With no line left out, restate the data word for word.

———

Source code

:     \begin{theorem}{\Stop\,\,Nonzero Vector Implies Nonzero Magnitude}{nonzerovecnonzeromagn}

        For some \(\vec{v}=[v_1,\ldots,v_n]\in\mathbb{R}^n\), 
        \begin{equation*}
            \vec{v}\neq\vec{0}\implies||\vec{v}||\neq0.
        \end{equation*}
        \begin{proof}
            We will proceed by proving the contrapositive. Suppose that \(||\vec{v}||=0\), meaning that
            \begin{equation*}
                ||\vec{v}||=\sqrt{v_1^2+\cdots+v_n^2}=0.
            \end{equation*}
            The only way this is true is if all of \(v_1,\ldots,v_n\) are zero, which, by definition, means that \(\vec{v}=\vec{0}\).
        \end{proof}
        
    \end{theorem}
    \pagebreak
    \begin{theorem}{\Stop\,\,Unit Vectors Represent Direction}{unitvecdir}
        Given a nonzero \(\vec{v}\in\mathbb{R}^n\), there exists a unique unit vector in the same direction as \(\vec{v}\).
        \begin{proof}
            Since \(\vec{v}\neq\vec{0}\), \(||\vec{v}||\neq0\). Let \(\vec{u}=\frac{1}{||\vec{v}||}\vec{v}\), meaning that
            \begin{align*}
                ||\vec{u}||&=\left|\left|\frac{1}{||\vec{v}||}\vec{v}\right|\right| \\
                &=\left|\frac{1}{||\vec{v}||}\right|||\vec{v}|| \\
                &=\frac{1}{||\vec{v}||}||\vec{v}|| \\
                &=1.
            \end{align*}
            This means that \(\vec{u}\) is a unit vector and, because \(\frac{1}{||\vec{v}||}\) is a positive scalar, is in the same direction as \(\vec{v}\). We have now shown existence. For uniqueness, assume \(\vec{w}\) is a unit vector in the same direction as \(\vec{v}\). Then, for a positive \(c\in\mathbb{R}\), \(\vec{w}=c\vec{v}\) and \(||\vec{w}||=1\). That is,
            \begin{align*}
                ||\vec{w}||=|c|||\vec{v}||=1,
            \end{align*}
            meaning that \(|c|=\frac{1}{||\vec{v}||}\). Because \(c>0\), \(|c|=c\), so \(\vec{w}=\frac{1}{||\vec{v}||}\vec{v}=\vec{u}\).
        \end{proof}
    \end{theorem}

———

RESPONSE TO THE EXERCISE:
Source code

:     \begin{theorem}{\Stop\,\,Nonzero Vector Implies Nonzero Magnitude}{nonzerovecnonzeromagn}

        For some \(\vec{v}=[v_1,\ldots,v_n]\in\mathbb{R}^n\), 
        \begin{equation*}
            \vec{v}\neq\vec{0}\implies||\vec{v}||\neq0.
        \end{equation*}
        \begin{proof}
            We will proceed by proving the contrapositive. Suppose that \(||\vec{v}||=0\), meaning that
            \begin{equation*}
                ||\vec{v}||=\sqrt{v_1^2+\cdots+v_n^2}=0.
            \end{equation*}
            The only way this is true is if all of \(v_1,\ldots,v_n\) are zero, which, by definition, means that \(\vec{v}=\vec{0}\).
        \end{proof}
        
    \end{theorem}
    \pagebreak
    \begin{theorem}{\Stop\,\,Unit Vectors Represent Direction}{unitvecdir}
        Given a nonzero \(\vec{v}\in\mathbb{R}^n\), there exists a unique unit vector in the same direction as \(\vec{v}\).
        \begin{proof}
            Since \(\vec{v}\neq\vec{0}\), \(||\vec{v}||\neq0\). Let \(\vec{u}=\frac{1}{||\vec{v}||}\vec{v}\), meaning that
            \begin{align*}
                ||\vec{u}||&=\left|\left|\frac{1}{||\vec{v}||}\vec{v}\right|\right| \\
                &=\left|\frac{1}{||\vec{v}||}\right|||\vec{v}|| \\
                &=\frac{1}{||\vec{v}||}||\vec{v}|| \\
                &=1.
            \end{align*}
            This means that \(\vec{u}\) is a unit vector and, because \(\frac{1}{||\vec{v}||}\) is a positive scalar, is in the same direction as \(\vec{v}\). We have now shown existence. For uniqueness, assume \(\vec{w}\) is a unit vector in the same direction as \(\vec{v}\). Then, for a positive \(c\in\mathbb{R}\), \(\vec{w}=c\vec{v}\) and \(||\vec{w}||=1\). That is,
            \begin{align*}
                ||\vec{w}||=|c|||\vec{v}||=1,
            \end{align*}
            meaning that \(|c|=\frac{1}{||\vec{v}||}\). Because \(c>0\), \(|c|=c\), so \(\vec{w}=\frac{1}{||\vec{v}||}\vec{v}=\vec{u}\).
        \end{proof}
    \end{theorem}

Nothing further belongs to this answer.